◆ EXERCISE OBJECTIVE
Write out the rebuttal text below verbatim, everything from "Thanks for your valuable" down to "of unseen concepts.".

◆ SELECTED TEXT
┏━━

Thanks for your valuable comment! Our model exhibits strong generalization ability in real-world/extraterritorial objects beyond its training distribution. For example, the method successfully generates high-fidelity images for various objects, such as the capybara, tiger and rhinoceros in Figure 8, as well as some movie characters in Figure 10 and Figure 11 from our paper. Our training data is constructed from datasets like OmniNOCS [19] and MS-COCO [24], whose annotations do not include these categories. Furthermore, during our process of inspecting and filtering the dataset, we did not find the annotated instances of these objects. This provides strong evidence that our model effectively generalizes to a broad range of unseen concepts.
W3 Computational cost
We have provided a detailed introduction of required computational resources in Section 4. Concretely, the training process was conducted on 6 NVIDIA A800 80G GPUs, and the model was optimized with 45K and 5K steps in the first and the second stage, respectively.
We have also evaluated the computational cost for generating images with varying numbers of objects on a single A800 GPU. The results are presented in the Table provided in our response to "Question 2".
Q1 Combining explicit shape to enhance the expression of the detailed geometry
Thanks for your insightful comments. We agree that a precise shape representation can improve the geometric accuracy of generated objects. However this could result in a less user-friendly experience for 9-DoF pose control, as users need to find 3D shapes for different object categories. Our primary motivation was to avoid users providing such cumbersome inputs. Therefore, we extend the NOCS to CNOCS variant, using a 3D bounding box abstraction instead of the precise object surface. The proposed CNOCS map achieves both user-friendly interaction and precise pose control.
Q2 Lightweight technology for multi-object generation
Thank you for your valuable suggestion regarding the computational cost of multi-object generation. As mentioned in the "Limitations" section, although the proposed DOS (Disentangled Object Sampling) technique mitigates the insufficient generation and attribute leakage issues, it introduces additional computation. We have conducted an analysis to quantify the overhead. The following Table details the inference time and VRAM usage on a single NVIDIA A800 GPU for generating images with 1, 2 and 3 objects.
| Number of Objects | Inference Time (s) | VRAM Usage (GB) |
|---|---|---|
| 1 | 3.3 | 24.6 |
| 2 | 5.1 | 26.1 |
| 3 | 6.4 | 29.2 |
As shown in the Table above, both inference time and VRAM usage increase as the number of objects grows. In our future work, we plan to explore more lightweight mechanisms to further reduce the computational cost, such as incorporating additional supervision during training to resolve object entanglement.
Dear reviewer Y7QF,
Please engage in the discussion with authors and comment: Did the the authors answer your concerns? Does it change your score? Do you have any other questions that your would like authors to address?

┗━━

◆ DATA EXCERPTS

┏━━

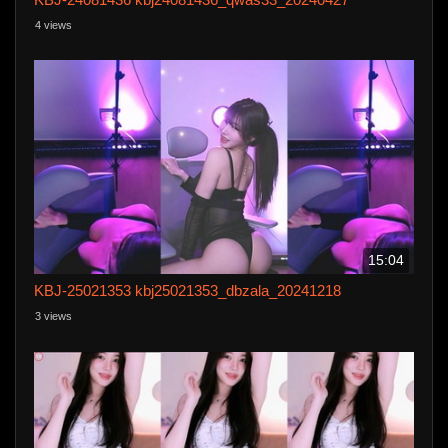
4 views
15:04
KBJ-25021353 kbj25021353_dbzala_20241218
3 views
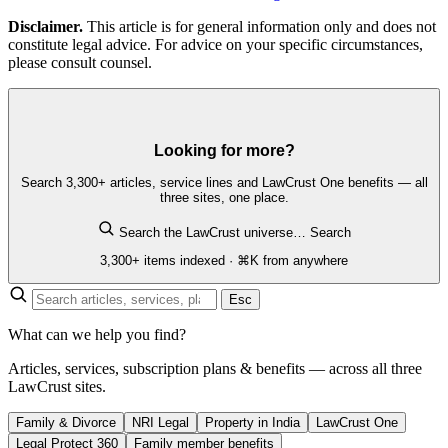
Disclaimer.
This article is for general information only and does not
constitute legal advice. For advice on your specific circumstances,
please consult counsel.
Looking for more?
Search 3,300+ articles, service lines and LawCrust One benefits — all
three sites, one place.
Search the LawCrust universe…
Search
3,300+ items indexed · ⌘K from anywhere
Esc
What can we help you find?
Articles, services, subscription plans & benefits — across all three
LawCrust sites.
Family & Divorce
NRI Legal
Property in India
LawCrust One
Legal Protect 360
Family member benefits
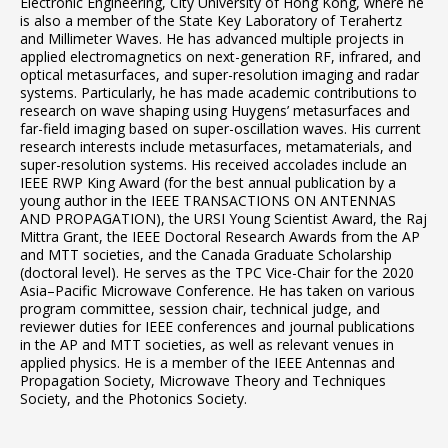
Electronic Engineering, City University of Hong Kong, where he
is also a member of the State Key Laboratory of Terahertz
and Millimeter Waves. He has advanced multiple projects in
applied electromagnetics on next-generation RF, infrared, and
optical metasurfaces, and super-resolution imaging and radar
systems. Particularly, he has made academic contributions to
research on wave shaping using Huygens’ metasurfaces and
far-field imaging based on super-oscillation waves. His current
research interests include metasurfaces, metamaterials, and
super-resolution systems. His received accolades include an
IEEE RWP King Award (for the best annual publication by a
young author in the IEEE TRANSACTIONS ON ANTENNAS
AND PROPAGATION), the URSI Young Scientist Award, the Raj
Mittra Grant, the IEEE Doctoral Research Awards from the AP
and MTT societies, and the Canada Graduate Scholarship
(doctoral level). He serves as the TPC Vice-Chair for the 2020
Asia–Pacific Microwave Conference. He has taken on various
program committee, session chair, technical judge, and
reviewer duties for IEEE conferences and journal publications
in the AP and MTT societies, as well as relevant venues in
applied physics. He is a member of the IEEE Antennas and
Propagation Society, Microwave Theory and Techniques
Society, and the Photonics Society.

┗━━

◆ ANSWER TO THIS PROBLEM
Thanks for your valuable comment! Our model exhibits strong generalization ability in real-world/extraterritorial objects beyond its training distribution. For example, the method successfully generates high-fidelity images for various objects, such as the capybara, tiger and rhinoceros in Figure 8, as well as some movie characters in Figure 10 and Figure 11 from our paper. Our training data is constructed from datasets like OmniNOCS [19] and MS-COCO [24], whose annotations do not include these categories. Furthermore, during our process of inspecting and filtering the dataset, we did not find the annotated instances of these objects. This provides strong evidence that our model effectively generalizes to a broad range of unseen concepts.